++++ SELECTED TEXT

Project Helix is a speculative spatial concept for SpaceX's upcoming human-rated Starship which focuses on practicality, efficiency, and experiential quality.
Classification: Z1i
Project Helix - v.2 Update
2021.07.21
Project Helix
2021.03.22
There seems to be a trend of designing speculative interiors for the SpaceX's upcoming Starship. It's large size and blank-canvas nature lend itself to being the object of imagination for all matter of speculative designers and techno-optimists. I view many of the aforementioned designs the same way I view speculative renderings of towering vertical farms and glass-domed moon habitats: lacking in rigor and excessive in sex appeal. That being said, I'd like to try my hand at a concept for how to organize spaces for long duration, high capacity journeys in the blank canvas that is the SpaceX Starship.
The name for this project is derived from the double helix structure of the corridor connecting the community areas, quarters, and support space units. The goal of this project was to explore the opportunities for unique spatial organization that is efficient, practical, and appropriate for all the environments that the Starship will be in.
The conceptual layout has the crew quarters located in the central column oriented radially. It is important on long-duration missions with many people in close quarters that each individual is provided a space of their own. This is why designs with an entire deck filled with lounge/launch chairs will not work long term. The larger group areas are located closer to the nose portion, where any desired portals might be located. These open areas are also important for long-term travel, as it’s easy to become claustrophobic in a tight, enclosed space (not even submarine trips last 6 months). There is plenty of storage and activity/functional spaces available and accessible along the corridors.

++++++++

• EXERCISES:
[a] Answer these questions from the Project Helix text:
(i) Where are the crew quarters placed in the layout?
(ii) What does the project take its name from?
(iii) Where are the larger group areas located?
[b] Quote the Project Helix text word for word, beginning at the words "Project Helix is" and stopping after "the SpaceX Starship.".

++++ RECORD EXTRACTS

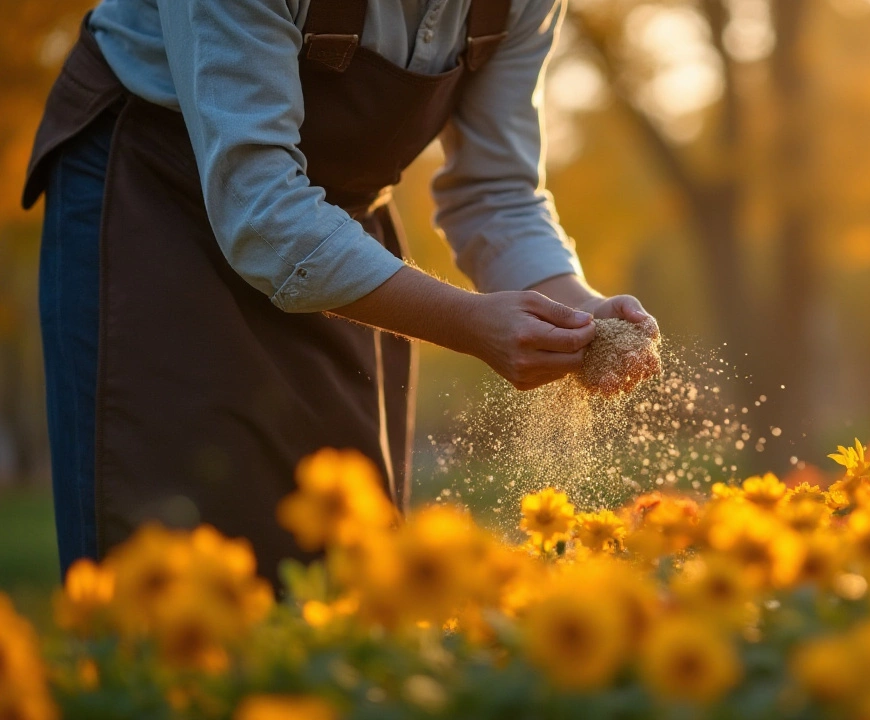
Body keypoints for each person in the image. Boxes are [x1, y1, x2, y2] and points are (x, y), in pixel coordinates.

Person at [22, 0, 655, 582]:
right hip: (156, 204)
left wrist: (580, 309)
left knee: (348, 560)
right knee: (174, 553)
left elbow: (497, 193)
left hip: (339, 236)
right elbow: (262, 208)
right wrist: (466, 323)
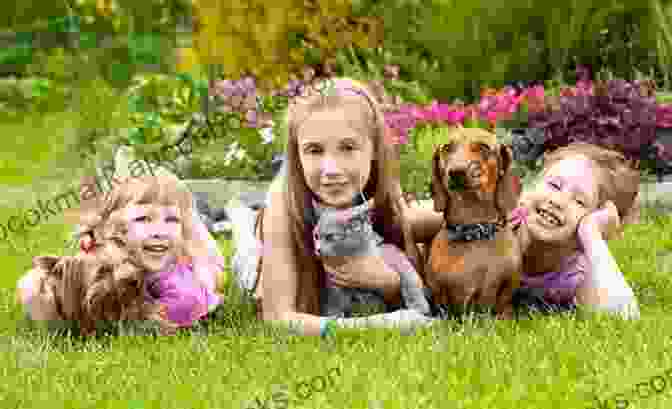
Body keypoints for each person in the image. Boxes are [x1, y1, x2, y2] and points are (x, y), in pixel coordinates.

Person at [230, 77, 439, 336]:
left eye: (348, 147)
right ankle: (239, 217)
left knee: (424, 219)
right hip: (260, 252)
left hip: (356, 223)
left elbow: (416, 294)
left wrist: (387, 282)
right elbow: (278, 318)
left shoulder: (381, 192)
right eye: (314, 150)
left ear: (374, 149)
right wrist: (375, 326)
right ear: (297, 155)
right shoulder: (283, 208)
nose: (331, 169)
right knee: (246, 247)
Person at [15, 174, 228, 332]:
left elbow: (182, 309)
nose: (160, 230)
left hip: (199, 264)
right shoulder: (102, 258)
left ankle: (196, 217)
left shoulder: (182, 291)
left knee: (204, 247)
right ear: (114, 230)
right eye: (144, 219)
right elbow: (32, 283)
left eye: (171, 220)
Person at [510, 142, 641, 318]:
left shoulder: (575, 274)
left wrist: (591, 234)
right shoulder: (502, 221)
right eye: (554, 185)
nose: (558, 201)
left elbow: (622, 318)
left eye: (579, 201)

++++++++

• SOLUTIONS PER TASK:
[a]
(i) In the central column, oriented radially.
(ii) The double helix structure of the corridor connecting the community areas, quarters, and support space units.
(iii) Closer to the nose portion, where any desired portals might be located.

[b]
Project Helix is a speculative spatial concept for SpaceX's upcoming human-rated Starship which focuses on practicality, efficiency, and experiential quality.
Classification: Z1i
Project Helix - v.2 Update
2021.07.21
Project Helix
2021.03.22
There seems to be a trend of designing speculative interiors for the SpaceX's upcoming Starship. It's large size and blank-canvas nature lend itself to being the object of imagination for all matter of speculative designers and techno-optimists. I view many of the aforementioned designs the same way I view speculative renderings of towering vertical farms and glass-domed moon habitats: lacking in rigor and excessive in sex appeal. That being said, I'd like to try my hand at a concept for how to organize spaces for long duration, high capacity journeys in the blank canvas that is the SpaceX Starship.